Task goal –
Copy the lines below word for word, without the pictures.

Supplied material –

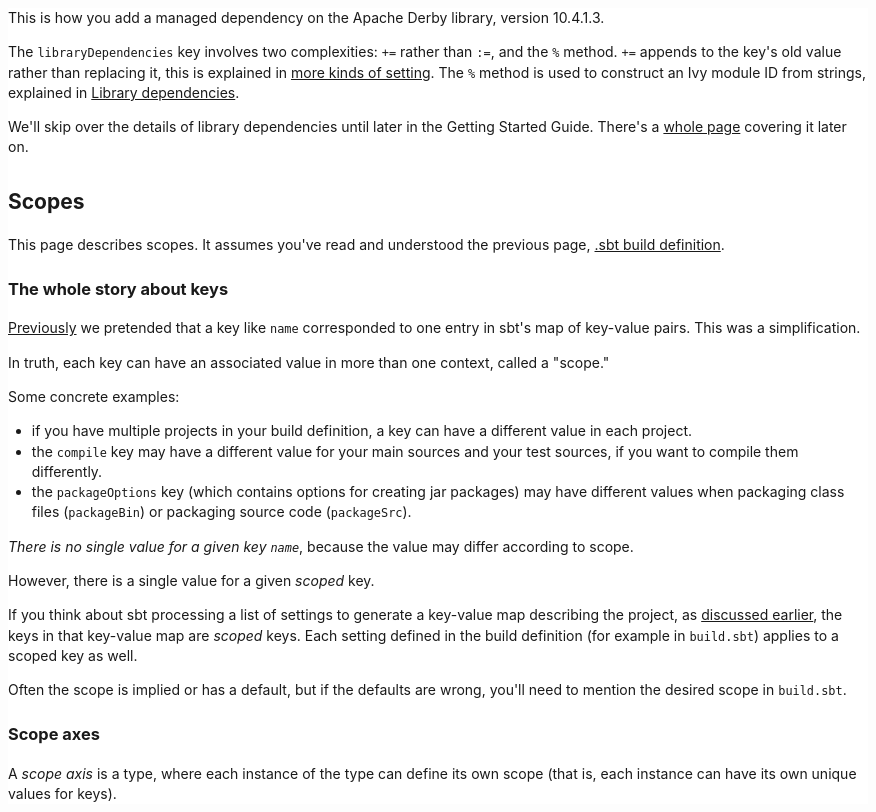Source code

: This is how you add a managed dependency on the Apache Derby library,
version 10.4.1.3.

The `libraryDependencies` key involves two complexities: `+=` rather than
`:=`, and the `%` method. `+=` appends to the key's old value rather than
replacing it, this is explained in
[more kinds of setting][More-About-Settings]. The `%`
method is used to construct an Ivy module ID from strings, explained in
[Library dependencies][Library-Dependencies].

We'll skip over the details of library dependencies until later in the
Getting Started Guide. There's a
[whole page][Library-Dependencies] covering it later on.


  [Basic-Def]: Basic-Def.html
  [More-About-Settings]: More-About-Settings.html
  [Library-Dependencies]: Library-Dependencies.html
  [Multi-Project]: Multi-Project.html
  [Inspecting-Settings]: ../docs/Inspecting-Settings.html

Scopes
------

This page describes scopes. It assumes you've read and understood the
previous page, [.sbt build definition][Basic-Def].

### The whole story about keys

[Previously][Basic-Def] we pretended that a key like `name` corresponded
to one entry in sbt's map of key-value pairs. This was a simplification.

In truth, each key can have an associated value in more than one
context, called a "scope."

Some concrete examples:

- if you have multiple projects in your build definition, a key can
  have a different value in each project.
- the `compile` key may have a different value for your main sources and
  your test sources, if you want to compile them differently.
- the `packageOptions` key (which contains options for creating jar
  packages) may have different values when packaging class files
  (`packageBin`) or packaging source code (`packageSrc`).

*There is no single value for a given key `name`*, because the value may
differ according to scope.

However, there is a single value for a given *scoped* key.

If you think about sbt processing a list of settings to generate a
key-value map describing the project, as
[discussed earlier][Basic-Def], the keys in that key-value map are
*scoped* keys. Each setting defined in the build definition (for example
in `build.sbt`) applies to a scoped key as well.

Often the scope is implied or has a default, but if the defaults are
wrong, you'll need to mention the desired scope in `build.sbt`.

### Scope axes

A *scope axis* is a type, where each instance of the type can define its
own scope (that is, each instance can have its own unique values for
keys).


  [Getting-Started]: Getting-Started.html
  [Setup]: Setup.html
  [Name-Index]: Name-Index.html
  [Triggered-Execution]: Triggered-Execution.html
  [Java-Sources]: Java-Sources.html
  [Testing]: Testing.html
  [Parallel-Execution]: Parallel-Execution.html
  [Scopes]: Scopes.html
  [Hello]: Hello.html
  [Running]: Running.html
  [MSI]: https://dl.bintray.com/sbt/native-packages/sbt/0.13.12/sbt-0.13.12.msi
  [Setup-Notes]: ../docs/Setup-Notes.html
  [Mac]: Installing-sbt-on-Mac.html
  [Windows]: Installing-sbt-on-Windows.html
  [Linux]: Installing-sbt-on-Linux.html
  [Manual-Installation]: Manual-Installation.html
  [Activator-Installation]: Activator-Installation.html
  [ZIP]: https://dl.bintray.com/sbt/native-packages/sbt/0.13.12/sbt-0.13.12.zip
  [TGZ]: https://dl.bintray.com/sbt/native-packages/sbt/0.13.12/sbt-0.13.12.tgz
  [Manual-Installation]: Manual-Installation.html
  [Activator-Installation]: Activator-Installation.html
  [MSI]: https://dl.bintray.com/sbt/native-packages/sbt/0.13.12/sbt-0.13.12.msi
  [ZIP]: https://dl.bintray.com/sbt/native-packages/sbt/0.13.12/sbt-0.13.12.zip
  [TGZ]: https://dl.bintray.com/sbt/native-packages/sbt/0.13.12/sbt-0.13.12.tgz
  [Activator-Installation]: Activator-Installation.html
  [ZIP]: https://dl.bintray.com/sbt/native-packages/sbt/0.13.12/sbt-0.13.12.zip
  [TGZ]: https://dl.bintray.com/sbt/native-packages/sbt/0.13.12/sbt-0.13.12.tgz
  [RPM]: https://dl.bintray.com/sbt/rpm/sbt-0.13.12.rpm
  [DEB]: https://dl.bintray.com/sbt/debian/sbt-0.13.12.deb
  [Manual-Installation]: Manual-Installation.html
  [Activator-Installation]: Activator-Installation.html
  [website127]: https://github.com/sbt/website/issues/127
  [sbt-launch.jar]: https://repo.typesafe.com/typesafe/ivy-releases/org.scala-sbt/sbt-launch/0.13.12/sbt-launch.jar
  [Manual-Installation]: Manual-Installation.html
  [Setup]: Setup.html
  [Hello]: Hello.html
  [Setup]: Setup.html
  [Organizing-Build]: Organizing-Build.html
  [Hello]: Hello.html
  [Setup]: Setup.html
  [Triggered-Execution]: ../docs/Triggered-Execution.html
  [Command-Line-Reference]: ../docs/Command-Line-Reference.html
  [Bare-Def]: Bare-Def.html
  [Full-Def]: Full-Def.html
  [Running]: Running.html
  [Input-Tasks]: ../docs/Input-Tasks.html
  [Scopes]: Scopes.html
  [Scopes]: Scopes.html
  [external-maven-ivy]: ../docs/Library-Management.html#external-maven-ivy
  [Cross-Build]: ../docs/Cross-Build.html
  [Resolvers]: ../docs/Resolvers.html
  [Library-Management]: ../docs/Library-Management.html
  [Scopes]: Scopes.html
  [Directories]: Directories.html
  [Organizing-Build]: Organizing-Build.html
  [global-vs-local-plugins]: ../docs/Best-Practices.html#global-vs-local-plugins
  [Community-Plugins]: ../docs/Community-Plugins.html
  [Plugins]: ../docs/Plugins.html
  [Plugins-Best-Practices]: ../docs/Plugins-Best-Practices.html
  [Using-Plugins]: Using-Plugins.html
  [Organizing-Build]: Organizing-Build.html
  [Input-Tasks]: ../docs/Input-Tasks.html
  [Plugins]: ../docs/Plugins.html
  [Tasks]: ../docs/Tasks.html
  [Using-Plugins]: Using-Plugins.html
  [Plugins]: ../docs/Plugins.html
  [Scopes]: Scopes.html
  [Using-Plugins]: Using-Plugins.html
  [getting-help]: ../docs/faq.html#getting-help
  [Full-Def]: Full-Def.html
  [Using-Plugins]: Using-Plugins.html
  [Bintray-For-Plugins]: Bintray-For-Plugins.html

Solution below –
Source code

: This is how you add a managed dependency on the Apache Derby library,
version 10.4.1.3.

The `libraryDependencies` key involves two complexities: `+=` rather than
`:=`, and the `%` method. `+=` appends to the key's old value rather than
replacing it, this is explained in
[more kinds of setting][More-About-Settings]. The `%`
method is used to construct an Ivy module ID from strings, explained in
[Library dependencies][Library-Dependencies].

We'll skip over the details of library dependencies until later in the
Getting Started Guide. There's a
[whole page][Library-Dependencies] covering it later on.


  [Basic-Def]: Basic-Def.html
  [More-About-Settings]: More-About-Settings.html
  [Library-Dependencies]: Library-Dependencies.html
  [Multi-Project]: Multi-Project.html
  [Inspecting-Settings]: ../docs/Inspecting-Settings.html

Scopes
------

This page describes scopes. It assumes you've read and understood the
previous page, [.sbt build definition][Basic-Def].

### The whole story about keys

[Previously][Basic-Def] we pretended that a key like `name` corresponded
to one entry in sbt's map of key-value pairs. This was a simplification.

In truth, each key can have an associated value in more than one
context, called a "scope."

Some concrete examples:

- if you have multiple projects in your build definition, a key can
  have a different value in each project.
- the `compile` key may have a different value for your main sources and
  your test sources, if you want to compile them differently.
- the `packageOptions` key (which contains options for creating jar
  packages) may have different values when packaging class files
  (`packageBin`) or packaging source code (`packageSrc`).

*There is no single value for a given key `name`*, because the value may
differ according to scope.

However, there is a single value for a given *scoped* key.

If you think about sbt processing a list of settings to generate a
key-value map describing the project, as
[discussed earlier][Basic-Def], the keys in that key-value map are
*scoped* keys. Each setting defined in the build definition (for example
in `build.sbt`) applies to a scoped key as well.

Often the scope is implied or has a default, but if the defaults are
wrong, you'll need to mention the desired scope in `build.sbt`.

### Scope axes

A *scope axis* is a type, where each instance of the type can define its
own scope (that is, each instance can have its own unique values for
keys).


  [Getting-Started]: Getting-Started.html
  [Setup]: Setup.html
  [Name-Index]: Name-Index.html
  [Triggered-Execution]: Triggered-Execution.html
  [Java-Sources]: Java-Sources.html
  [Testing]: Testing.html
  [Parallel-Execution]: Parallel-Execution.html
  [Scopes]: Scopes.html
  [Hello]: Hello.html
  [Running]: Running.html
  [MSI]: https://dl.bintray.com/sbt/native-packages/sbt/0.13.12/sbt-0.13.12.msi
  [Setup-Notes]: ../docs/Setup-Notes.html
  [Mac]: Installing-sbt-on-Mac.html
  [Windows]: Installing-sbt-on-Windows.html
  [Linux]: Installing-sbt-on-Linux.html
  [Manual-Installation]: Manual-Installation.html
  [Activator-Installation]: Activator-Installation.html
  [ZIP]: https://dl.bintray.com/sbt/native-packages/sbt/0.13.12/sbt-0.13.12.zip
  [TGZ]: https://dl.bintray.com/sbt/native-packages/sbt/0.13.12/sbt-0.13.12.tgz
  [Manual-Installation]: Manual-Installation.html
  [Activator-Installation]: Activator-Installation.html
  [MSI]: https://dl.bintray.com/sbt/native-packages/sbt/0.13.12/sbt-0.13.12.msi
  [ZIP]: https://dl.bintray.com/sbt/native-packages/sbt/0.13.12/sbt-0.13.12.zip
  [TGZ]: https://dl.bintray.com/sbt/native-packages/sbt/0.13.12/sbt-0.13.12.tgz
  [Activator-Installation]: Activator-Installation.html
  [ZIP]: https://dl.bintray.com/sbt/native-packages/sbt/0.13.12/sbt-0.13.12.zip
  [TGZ]: https://dl.bintray.com/sbt/native-packages/sbt/0.13.12/sbt-0.13.12.tgz
  [RPM]: https://dl.bintray.com/sbt/rpm/sbt-0.13.12.rpm
  [DEB]: https://dl.bintray.com/sbt/debian/sbt-0.13.12.deb
  [Manual-Installation]: Manual-Installation.html
  [Activator-Installation]: Activator-Installation.html
  [website127]: https://github.com/sbt/website/issues/127
  [sbt-launch.jar]: https://repo.typesafe.com/typesafe/ivy-releases/org.scala-sbt/sbt-launch/0.13.12/sbt-launch.jar
  [Manual-Installation]: Manual-Installation.html
  [Setup]: Setup.html
  [Hello]: Hello.html
  [Setup]: Setup.html
  [Organizing-Build]: Organizing-Build.html
  [Hello]: Hello.html
  [Setup]: Setup.html
  [Triggered-Execution]: ../docs/Triggered-Execution.html
  [Command-Line-Reference]: ../docs/Command-Line-Reference.html
  [Bare-Def]: Bare-Def.html
  [Full-Def]: Full-Def.html
  [Running]: Running.html
  [Input-Tasks]: ../docs/Input-Tasks.html
  [Scopes]: Scopes.html
  [Scopes]: Scopes.html
  [external-maven-ivy]: ../docs/Library-Management.html#external-maven-ivy
  [Cross-Build]: ../docs/Cross-Build.html
  [Resolvers]: ../docs/Resolvers.html
  [Library-Management]: ../docs/Library-Management.html
  [Scopes]: Scopes.html
  [Directories]: Directories.html
  [Organizing-Build]: Organizing-Build.html
  [global-vs-local-plugins]: ../docs/Best-Practices.html#global-vs-local-plugins
  [Community-Plugins]: ../docs/Community-Plugins.html
  [Plugins]: ../docs/Plugins.html
  [Plugins-Best-Practices]: ../docs/Plugins-Best-Practices.html
  [Using-Plugins]: Using-Plugins.html
  [Organizing-Build]: Organizing-Build.html
  [Input-Tasks]: ../docs/Input-Tasks.html
  [Plugins]: ../docs/Plugins.html
  [Tasks]: ../docs/Tasks.html
  [Using-Plugins]: Using-Plugins.html
  [Plugins]: ../docs/Plugins.html
  [Scopes]: Scopes.html
  [Using-Plugins]: Using-Plugins.html
  [getting-help]: ../docs/faq.html#getting-help
  [Full-Def]: Full-Def.html
  [Using-Plugins]: Using-Plugins.html
  [Bintray-For-Plugins]: Bintray-For-Plugins.html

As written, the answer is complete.